Connor Sephton, News Reporter

Lord Heseltine has been sacked as a government adviser after spearheading a rebellion against the Brexit bill.

The former Conservative cabinet minister had joined peers in backing an amendment to the bill to trigger Article 50, which proposes that Theresa May would not be able to finalise a deal with the EU unless she had approval from both Houses of Parliament.

After the amendment passed with a majority of 98, Lord Heseltine was told that the Prime Minister was firing him from his roles in advising the Government on a number of issues, including its industrial strategy.

Following his dismissal, the Tory grandee told Sky News: "I have been working for the Government now for six years. It has been a privilege.

"Of course I'm very sad and sorry to see it go - but in the end you have to be true to yourself and I knew I had to make that speech today in the House of Lords.

"None of us can see what governments we're going to be dealing with in Europe. We can't see what the circumstances are going to be, we can't see what the deal is going to be.
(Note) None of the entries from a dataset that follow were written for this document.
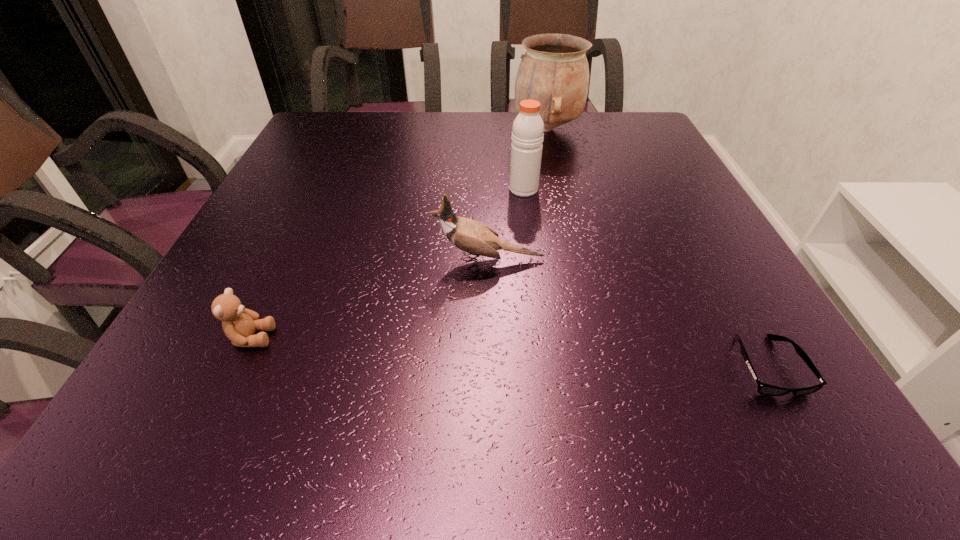
Where is `the farthest object`? the farthest object is located at coordinates (554, 71).

Find the location of a particular element. The height and width of the screenshot is (540, 960). the fourth nearest object is located at coordinates coord(527,132).

Find the location of a particular element. The width and height of the screenshot is (960, 540). bird is located at coordinates (476, 238).

What are the coordinates of `the third tallest object` in the screenshot? It's located at (476, 238).

Locate an element on the screen. the leftmost object is located at coordinates (239, 324).

Find the location of a particular element. teddy bear is located at coordinates (239, 324).

Identify the location of the rightmost object. (765, 389).

Locate an element on the screen. the shortest object is located at coordinates (765, 389).

I want to click on vacant space situated on the left of the farthest object, so click(x=374, y=129).

This screenshot has height=540, width=960. In order to click on free space located on the left of the shaker in this screenshot , I will do `click(409, 189)`.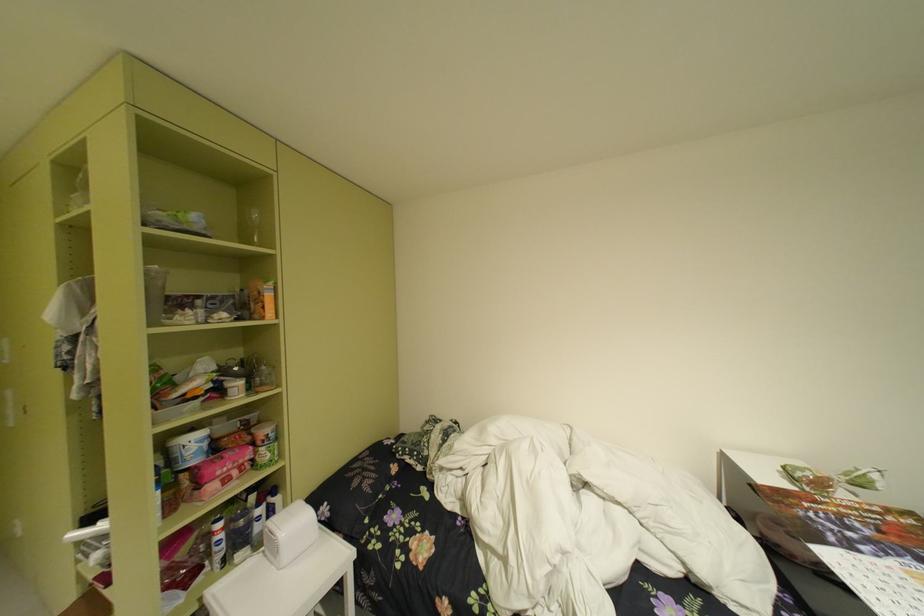
Where would you lift the pink food package? Please return your answer as a coordinate pair (x, y).

(220, 464)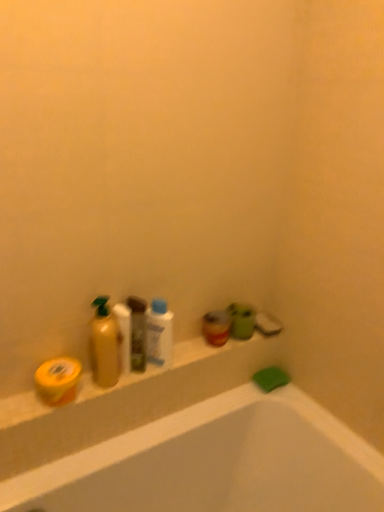
Question: Considering the relative sizes of white glossy mouthwash at center, positioned as the 1th mouthwash in front-to-back order, and yellow matte container at lower left in the image provided, is white glossy mouthwash at center, positioned as the 1th mouthwash in front-to-back order, wider than yellow matte container at lower left?

Choices:
 (A) yes
 (B) no

Answer: (B)

Question: Can you confirm if white glossy mouthwash at center, which is the 2th mouthwash from back to front, is smaller than yellow matte container at lower left?

Choices:
 (A) no
 (B) yes

Answer: (B)

Question: Considering the relative sizes of white glossy mouthwash at center, positioned as the 1th mouthwash in front-to-back order, and yellow matte container at lower left in the image provided, is white glossy mouthwash at center, positioned as the 1th mouthwash in front-to-back order, shorter than yellow matte container at lower left?

Choices:
 (A) yes
 (B) no

Answer: (B)

Question: Is white glossy mouthwash at center, arranged as the 2th mouthwash when viewed from the right, not within yellow matte container at lower left?

Choices:
 (A) no
 (B) yes

Answer: (B)

Question: Is white glossy mouthwash at center, the 1th mouthwash viewed from the left, taller than yellow matte container at lower left?

Choices:
 (A) yes
 (B) no

Answer: (A)

Question: From a real-world perspective, is white glossy mouthwash at center, arranged as the 2th mouthwash when viewed from the right, under yellow matte container at lower left?

Choices:
 (A) no
 (B) yes

Answer: (A)

Question: Is translucent plastic mouthwash at center, placed as the 1th mouthwash when sorted from back to front, at the left side of yellow matte bar of soap at left, positioned as the first soap in top-to-bottom order?

Choices:
 (A) no
 (B) yes

Answer: (A)

Question: Does translucent plastic mouthwash at center, which is the 2th mouthwash in left-to-right order, have a larger size compared to yellow matte bar of soap at left, positioned as the first soap in top-to-bottom order?

Choices:
 (A) no
 (B) yes

Answer: (A)

Question: Is the surface of translucent plastic mouthwash at center, placed as the second mouthwash when sorted from front to back, in direct contact with yellow matte bar of soap at left, which ranks as the second soap in bottom-to-top order?

Choices:
 (A) yes
 (B) no

Answer: (B)

Question: Is translucent plastic mouthwash at center, marked as the first mouthwash in a right-to-left arrangement, in front of yellow matte bar of soap at left, arranged as the first soap when viewed from the left?

Choices:
 (A) no
 (B) yes

Answer: (A)

Question: Can you confirm if translucent plastic mouthwash at center, placed as the 1th mouthwash when sorted from back to front, is smaller than yellow matte bar of soap at left, positioned as the first soap in top-to-bottom order?

Choices:
 (A) yes
 (B) no

Answer: (A)

Question: Is translucent plastic mouthwash at center, placed as the 1th mouthwash when sorted from back to front, shorter than yellow matte bar of soap at left, which ranks as the second soap in bottom-to-top order?

Choices:
 (A) no
 (B) yes

Answer: (A)

Question: Is yellow matte container at lower left in contact with white glossy mouthwash at center, arranged as the 2th mouthwash when viewed from the right?

Choices:
 (A) yes
 (B) no

Answer: (B)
"All people like me in the House of Lords are saying is that the ultimate sovereignty of this country lies in Parliament. That's what the Brexit people have been saying along: 'We've got to have sovereignty back.'"

Lord Heseltine also warned that European governments will not offer the UK a good deal, as it could spark other EU members to leave.

The former deputy prime minister has said he is not interested in sparking a "constitutional crisis" if the Commons decides to reject the amendment submitted by the Lords.

"We're not trying to overrule the Commons, or become an equal partner to the Commons, we're merely doing what the House of Lords traditionally is expected to do, which is to ask the Commons to think again," he added.

Prior to the vote, the former deputy prime minister had warned that quitting the European Union was the "most momentous peacetime decision of our time".

In an earlier statement, Lord Heseltine had insisted it was Parliament's duty to protect the country's legacy for future generations - and reiterated his belief that "the future of this country is inextricably interwoven with our European friends".

This is the second time in a week that the Lords have defeated the Brexit bill, potentially frustrating Mrs May's efforts to try and trigger the formal process for leaving the EU before the end of this month.

Last Wednesday, a Labour amendment demanding protection for EU citizens in the UK was passed by a majority of 102.

Brexit Secretary David Davis said the outcome of the amendment vote was "disappointing".

He said: "(The bill) has a straightforward purpose - to enact the referendum result and allow the Government to get on with negotiating a new partnership with the EU.

"It is clear that some in the Lords would seek to frustrate that process and it is the Government's intention to ensure that does not happen.

"We will now aim to overturn these amendments in the House of Commons."